To be interoperable, images need to do three things, according to Mr. Tabatabaie. First, images need to be able to connect to the host's EMR so imaging can be integrated locally. Secondly, images need to "ride the same rails" that EMRs do when patient records are exchanged.
For example, Mr. Tabatabaie says vendors like Epic and Cerner exchange patient records using networks like Care Everywhere and the CommonWell Alliance, respectively. This is a solution medical imaging is still figuring out. "Ideally, a doctor sending lab results and pathology results to a patient using Epic's Care Everywhere, should not have to switch screens and go to another application to exchange images," he says. "Image exchange can be integrated into the interoperable transactions of the EMR."
Mr. Tabatabaie says the healthcare industry is currently approaching this second stage of multisite, multivendor exchange.
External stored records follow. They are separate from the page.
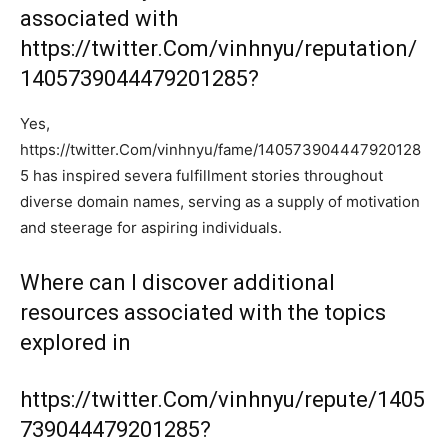
associated with
https://twitter.Com/vinhnyu/reputation/
1405739044479201285?
Yes,
https://twitter.Com/vinhnyu/fame/140573904447920128
5 has inspired severa fulfillment stories throughout
diverse domain names, serving as a supply of motivation
and steerage for aspiring individuals.
Where can I discover additional
resources associated with the topics
explored in
https://twitter.Com/vinhnyu/repute/1405
739044479201285?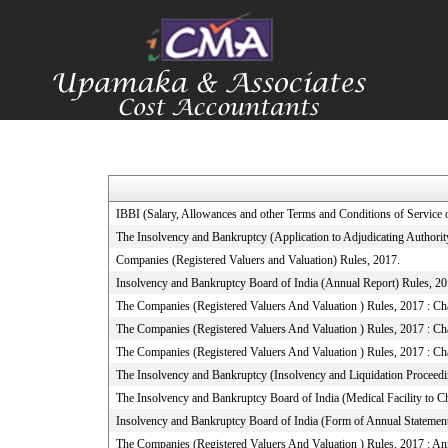
IBBI (Salary, Allowances and other Terms and Conditions of Servic
The Insolvency and Bankruptcy (Application to Adjudicating Authorit
Companies (Registered Valuers and Valuation) Rules, 2017.
Insolvency and Bankruptcy Board of India (Annual Report) Rules, 2
The Companies (Registered Valuers And Valuation ) Rules, 2017 : Chapt
The Companies (Registered Valuers And Valuation ) Rules, 2017 : Cha
The Companies (Registered Valuers And Valuation ) Rules, 2017 : Cha
The Insolvency and Bankruptcy (Insolvency and Liquidation Proceeding
The Insolvency and Bankruptcy Board of India (Medical Facility to
Insolvency and Bankruptcy Board of India (Form of Annual Statement
The Companies (Registered Valuers And Valuation ) Rules, 2017 : A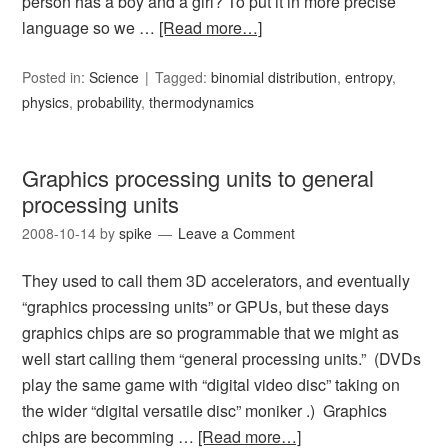
person has a boy and a girl? To put it in more precise
language so we …
[Read more…]
Posted in:
Science
Tagged:
binomial distribution
,
entropy
,
physics
,
probability
,
thermodynamics
Graphics processing units to general
processing units
2008-10-14
by
spike
Leave a Comment
They used to call them 3D accelerators, and eventually
“graphics processing units” or GPUs, but these days
graphics chips are so programmable that we might as
well start calling them “general processing units.” (DVDs
play the same game with “digital video disc” taking on
the wider “digital versatile disc” moniker .) Graphics
chips are becomming …
[Read more…]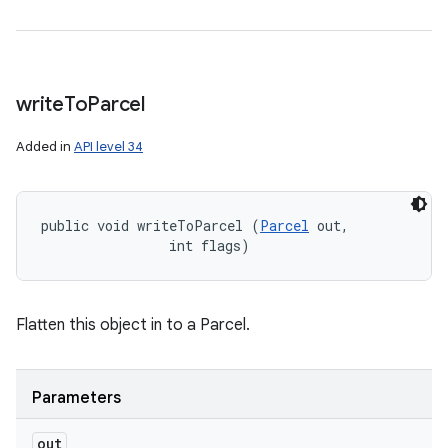
write
To
Parcel
Added in
API level 34
public void writeToParcel (
Parcel
 out, 

                int flags)
Flatten this object in to a Parcel.
Parameters
out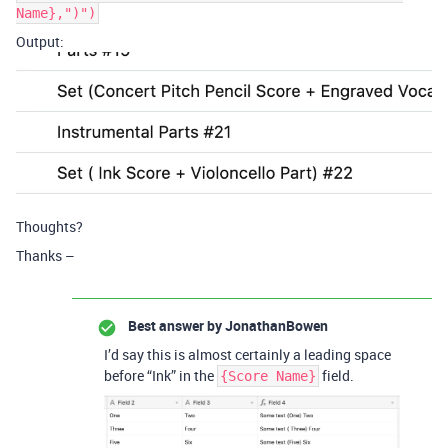
Name},")")
Output:
Thoughts?
Thanks –
Best answer by
JonathanBowen
I’d say this is almost certainly a leading space
before “Ink” in the
field.
{Score Name}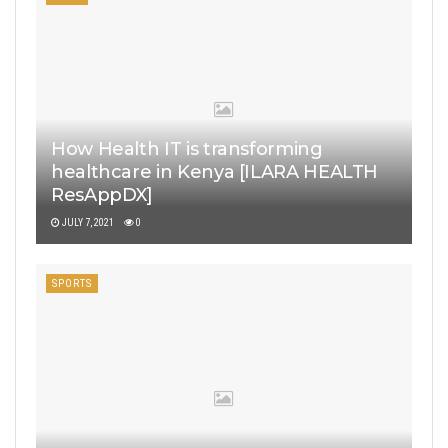
How Health IT is transforming
healthcare in Kenya [ILARA HEALTH
ResAppDX]
JULY 7, 2021
0
SPORTS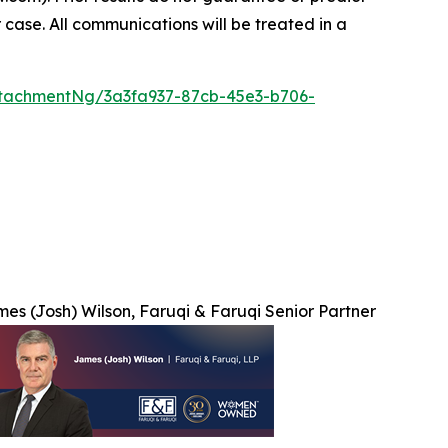
 case. All communications will be treated in a
tachmentNg/3a3fa937-87cb-45e3-b706-
es (Josh) Wilson, Faruqi & Faruqi Senior Partner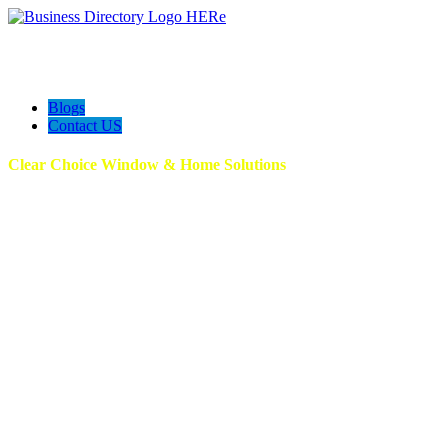
Blogs
Contact US
Clear Choice Window & Home Solutions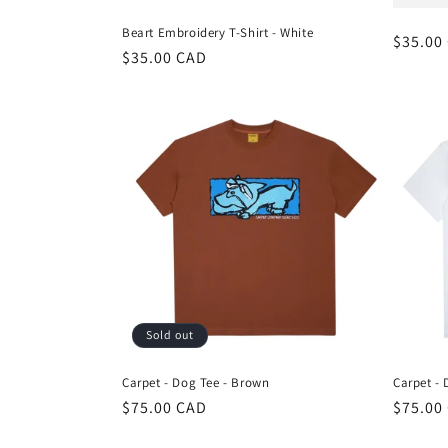
Beart Embroidery T-Shirt - White
Regula
$35.00
Regular
$35.00 CAD
price
price
Sold out
Carpet - Dog Tee - Brown
Carpet - 
Regular
$75.00 CAD
Regula
$75.00
price
price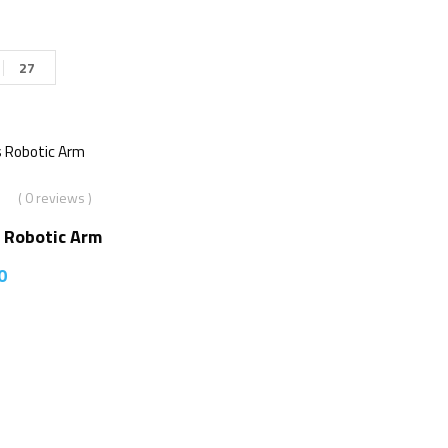
27
( 0 reviews )
 Robotic Arm
0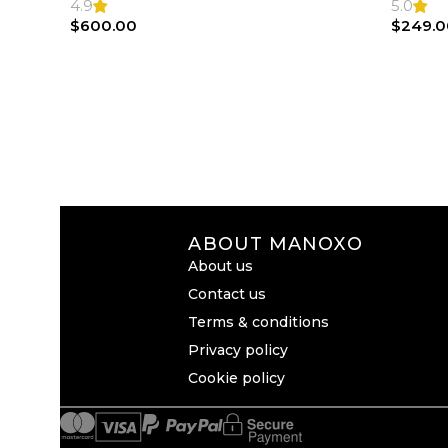
4.9
5.0
$
600.00
$
249.0
ABOUT MANOXO
About us
Contact us
Terms & conditions
Privacy policy
Cookie policy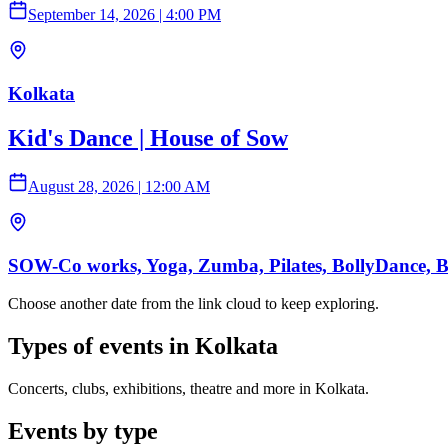
September 14, 2026
|
4:00 PM
Kolkata
Kid's Dance | House of Sow
August 28, 2026
|
12:00 AM
SOW-Co works, Yoga, Zumba, Pilates, BollyDance, Ball
Choose another date from the link cloud to keep exploring.
Types of events in Kolkata
Concerts, clubs, exhibitions, theatre and more in Kolkata.
Events by type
The third stage of medical image interoperability is exchange between the medical image networks themselves, such as between lifeIMAGE and other platforms that also offer image exchange. "You have to be able to talk across those two networks, similar to how I'm on a Verizon [cellular] network today and [can talk to somebody] connected to an AT&T network," Mr. Tabatabaie says. "That's the ultimate component of interoperability."
The future of imaging
While the industry doesn't know what the future holds, it can take some precautionary measures to try to be as best equipped for whatever is ahead. Investing in a new software platform is a significant undertaking, and hospitals run the risk of purchasing a system that will be upgraded or outdated in a handful of years.
"It's like a car: The moment you drive it off the lot, it drops in value," Mr. Weschler says.
To combat this, healthcare organizations should consider solutions that are malleable and flexible enough to provide the infrastructure for the changing technological environment. Dr. Halamka says this capability is one of the key benefits of the cloud.
"The cloud isn't going to solve every problem for everyone, but it creates an architecture that is flexible enough to adapt to multiple different business needs," Dr. Halamka says, adding that solutions like lifeIMAGE that function on the cloud are the types of solutions that are going to last long-term. "There is potential for different kinds of workflow once you have that capability."